Après avoir échangé quelques mots avec le magistrat, Diego réalisa qu'il était temps de partir, il avait envie de voir de monter Tornado et c'était la bonne heure pour le chevaucher sans être gêné par les rondes quotidiennes des soldats. Il s'excusa auprès de Perez et quitta la taverne suivie par Bernardo. Au moment où il montait dans la voiture, la voix du commandant l'interpella. Il soupira intérieurement, en se demandant ce que Monastario avait prévu lui dire encore une fois.

« -De la Vega, toujours aussi…pompeux, à ce que je vois, se moqua le militaire en se plaçant devant lui ignorant totalement le salut poli de Diego.

-Et vous, commandant, toujours aussi cynique, malgré votre séjour en prison, il me semble que la nourriture y était très bonne non ? Dit Diego avec un sourire sur le même ton.

Le renard qui était en lui, ronronna de satisfaction quand il remarqua la face du militaire qui vira au rouge.

« -Un jour, de la Vega, vous le regretterez….ou devrais-je dire, Señor Zorro.

-Toujours obstiné, hein ? Lâcha Diego dans un soupir affligé.

-Je le prouverai et vous serez pendu, siffla l'autre.

-Si vous n'avez rien d'autres à dire que des menaces, commandant, veuillez m'excuser. »

Diego savait que ce sera difficile pour Monastario de prouver qu'il est Zorro sans l'attraper, pour l'instant, il n'avait pas eu à se montrer, donc ne craignait rien.
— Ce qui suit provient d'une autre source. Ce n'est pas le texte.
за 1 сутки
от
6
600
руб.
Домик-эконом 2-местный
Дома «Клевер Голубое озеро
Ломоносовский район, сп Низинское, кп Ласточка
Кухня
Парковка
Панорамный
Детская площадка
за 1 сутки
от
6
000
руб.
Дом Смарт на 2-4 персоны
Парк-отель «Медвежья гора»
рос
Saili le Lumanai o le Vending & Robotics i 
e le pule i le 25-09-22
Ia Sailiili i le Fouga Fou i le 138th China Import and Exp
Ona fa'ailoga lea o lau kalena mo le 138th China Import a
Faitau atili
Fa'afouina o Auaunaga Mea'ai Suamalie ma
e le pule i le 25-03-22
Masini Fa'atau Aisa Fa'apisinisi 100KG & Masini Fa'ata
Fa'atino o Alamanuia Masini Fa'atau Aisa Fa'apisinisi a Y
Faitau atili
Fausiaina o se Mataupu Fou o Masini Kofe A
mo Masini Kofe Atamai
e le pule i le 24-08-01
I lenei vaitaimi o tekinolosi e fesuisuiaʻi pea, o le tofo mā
Le magistrat empêchait le vil commandant de commettre des injustices, ce qui facilitait la tâche de Zorro.

Au moment où il grimpa dans sa voiture, Diego crut alors déceler dans le regard du militaire une étincelle inhabituelle, comme s'il avait découvert quelque chose. Mais, il se reprit rapidement, il n'avait laissé aucun indice à Monastario sur Zorro, il avait toujours nié. Il avait peut-être rêvé.

Enrique regarda la voiture du jeune de la Vega s'éloigner. Il avait été incapable de le provoquer, il n'avait perçu aucune frayeur et aucune inquiétude, à croire que Diego était indifférent de la venue d'El Cazador la nuit précédente. Cela avait beaucoup troublé le militaire qui aurait aimé que Diego vienne rapporter cette intrusion.

Puis, il comprit alors pourquoi : Diego était Zorro, et El Cazador avait défié Zorro. C'était donc un jeu entre Zorro et El Cazador.

Le militaire rejoint son bureau dans la caserne et s'y enferma, ravi de ce nouveau jeu. Ce soir allait encore être palpitante.